Job description:
Position Summary
Being a leading payment infrastructure provider in Singapore, NETS develops and operates many mission-critical financial services that is used by the population in Singapore. The Security By Design Architect plays a critical role in helping to ensure Security By Design principles are closely adhered to in the design and implementation of these financial services.
Responsbiltites
- Security by Design
- End-to-end accountability of the overall security design of financial services projects.
- Collaborate with project teams to ensure that security requirements are considered and assessed from the outset of each project.
- Test and verify that the security requirements are properly implemented.
- Establish secure design patterns for applications to follow a well-defined template to ensure application security.
- Evaluate existing system security postures and recommend enhancements
- Familiarity with DevSecOps and Shift-Left security principles.

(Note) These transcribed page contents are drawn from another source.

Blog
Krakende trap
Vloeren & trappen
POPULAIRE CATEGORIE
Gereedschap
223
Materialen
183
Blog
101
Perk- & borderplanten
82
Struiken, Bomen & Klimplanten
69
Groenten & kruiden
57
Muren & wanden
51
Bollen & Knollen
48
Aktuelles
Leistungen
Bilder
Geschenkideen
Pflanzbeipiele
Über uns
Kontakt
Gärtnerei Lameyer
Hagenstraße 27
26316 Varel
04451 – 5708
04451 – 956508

- Security Engineering Subject Matter Expert
- Keep on top of developments in cyber threats and advances in security protection
- Provide expert guidance and support to development teams on secure coding practices, security testing, and vulnerability management.
- Familiarity with security engineering and design principles across applications, databases, infrastructure and network
- Risk Management and Compliance
- Ensure compliance with relevant regulatory requirements and industry standards.

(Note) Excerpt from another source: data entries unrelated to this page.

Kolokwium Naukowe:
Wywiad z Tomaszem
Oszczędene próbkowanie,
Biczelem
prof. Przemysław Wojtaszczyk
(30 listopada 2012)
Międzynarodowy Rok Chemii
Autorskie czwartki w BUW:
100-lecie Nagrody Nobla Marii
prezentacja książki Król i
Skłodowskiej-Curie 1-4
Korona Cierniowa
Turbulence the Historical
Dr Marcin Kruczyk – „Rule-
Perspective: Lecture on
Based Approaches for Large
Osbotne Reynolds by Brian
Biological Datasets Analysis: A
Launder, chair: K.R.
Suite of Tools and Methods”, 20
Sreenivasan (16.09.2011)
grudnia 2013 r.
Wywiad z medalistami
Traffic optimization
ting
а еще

- Conduct thorough security risk assessments and threat modelling for new and existing projects.
- Provide support for internal and external Audits and provide defence and explanations to the soundness of the security design of the systems.
- Collaboration and Communication
- Collaborate with cross-functional teams to ensure the success and security of system implementations.
Requirements
- Degree in Computer Science, Computer Engineering or Information Security related fields.

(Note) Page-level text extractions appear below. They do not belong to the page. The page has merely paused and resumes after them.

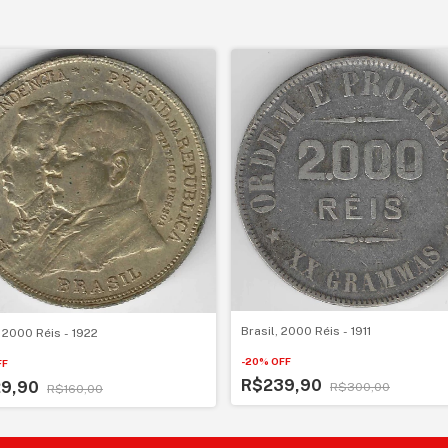
Brasil, 2000 Réis - 1911
, 2000 Réis - 1922
-
20
%
OFF
FF
R$239,90
29,90
R$300,00
R$160,00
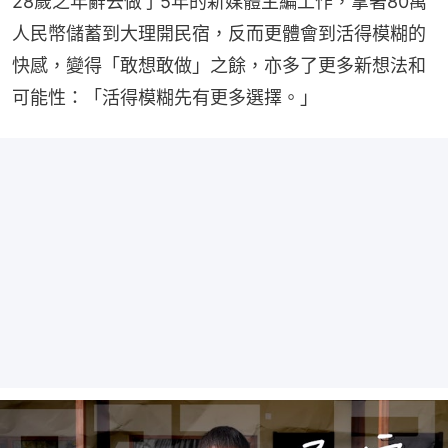
28歲之年辭去做了5年的新媒體主編工作，拿著80萬
人民幣儲蓄到大理開民宿，反而更體會到活得模糊的
快感，變得「敢想敢做」之餘，亦多了更多新想法和
可能性：「活得模糊先有更多選擇。」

- At least 5 years experience in security engineering, with deep expertise in one or more security domains.
- Broad appreciation of overall security architecture and how various security technologies interact to achieve overall security defence.
- At least 3 years experience in Application Security.
- Security certifications such CISSP, CISM, CCSP, CISA, AWS Certified Security - Specialty are highly desirable.
- Experience in Cloud Security is a must.
- Familiarity with MAS TRM, PCI DSS and PCI PTS is a must.
- Familiarity with various payment and Card specifications, standards and protocols is an advantage.